Voy a decirles el error que cometen ustedes siempre. Ustedes
toman sus posiciones la víspera de la batalla, cuando todavía ignoran los
movimientos del enemigo y solo conocen el propio terreno.
Yo, por el contrario, nunca doy órdenes antes del combate.
Tan pronto como se levanta el sol, envió mis hombres a reconocimiento, me
informo yo mismo y mantengo mis tropas reunidas, mientras resuelvo lo que se
debe hacer. Luego me precipito sobre el enemigo y ataco según las exigencias
del terreno.
Cuando hago un plan militar, no hay hombre más pusilánime
que yo. Me exagero todos los peligros y todos los males posibles en las
circunstancias. Trabajo siempre, medito mucho. Si parezco siempre dispuesto a
responder a todo, a hacer frente a todo, es porque antes de emprender nada he
meditado largo tiempo y previsto lo que podía acontecer. No es un genio el que
me revela de repente lo que debo decir o hacer en una circunstancia inesperada
para los demás, es mi reflexión, es la meditación.
Para gobernar no se trata de seguir una teoría más o menos
buena, sino de edificar con los materiales que se tiene al alcance de uno, de
someterse a las necesidades del momento y de saberlas aprovechar.

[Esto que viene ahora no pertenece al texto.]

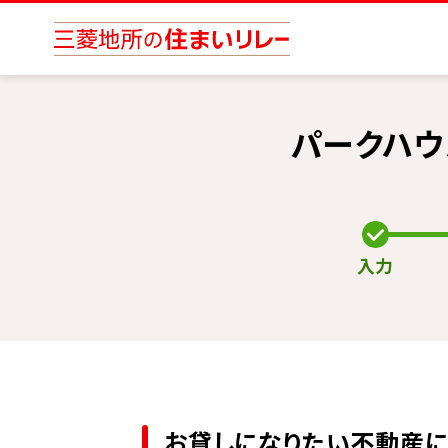
パークハウ
入力
お貸しになりたい不動産に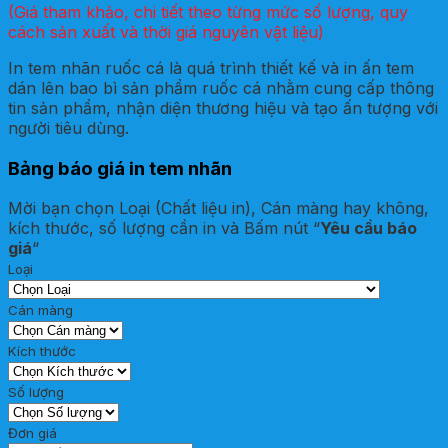
(Giá tham khảo, chi tiết theo từng mức số lượng, quy
cách sản xuất và thời giá nguyên vật liệu)
In tem nhãn ruốc cá là quá trình thiết kế và in ấn tem
dán lên bao bì sản phẩm ruốc cá nhằm cung cấp thông
tin sản phẩm, nhận diện thương hiệu và tạo ấn tượng với
người tiêu dùng.
Bảng báo giá in tem nhãn
Mời bạn chọn Loại (Chất liệu in), Cán màng hay không,
kích thước, số lượng cần in và Bấm nút “
Yêu cầu báo
giá
“
Loại
Cán màng
Kích thước
Số lượng
Đơn giá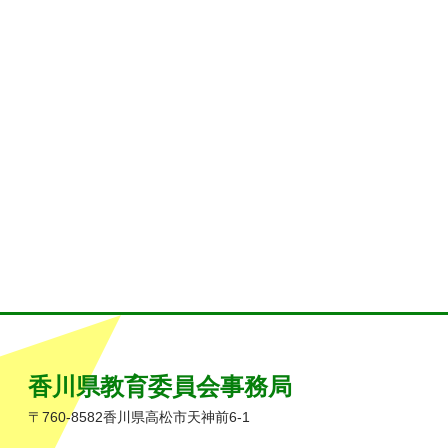
香川県教育委員会事務局
〒760-8582香川県高松市天神前6-1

He amado siempre el análisis. Por qué y el cómo son
preguntas tan útiles que jamás se formulan con bastante frecuencia. Reconozco
la parte del azar en el destino de los hombres y de los acontecimientos. Cuanto
más grande se es menos voluntad debe tenerse. Se depende de los acontecimientos
y de las circunstancias.
La ambición es el móvil principal de los hombres. Estos
trabajan mientras esperan elevarse.
Lo moral es a la fuerza material como tres a uno.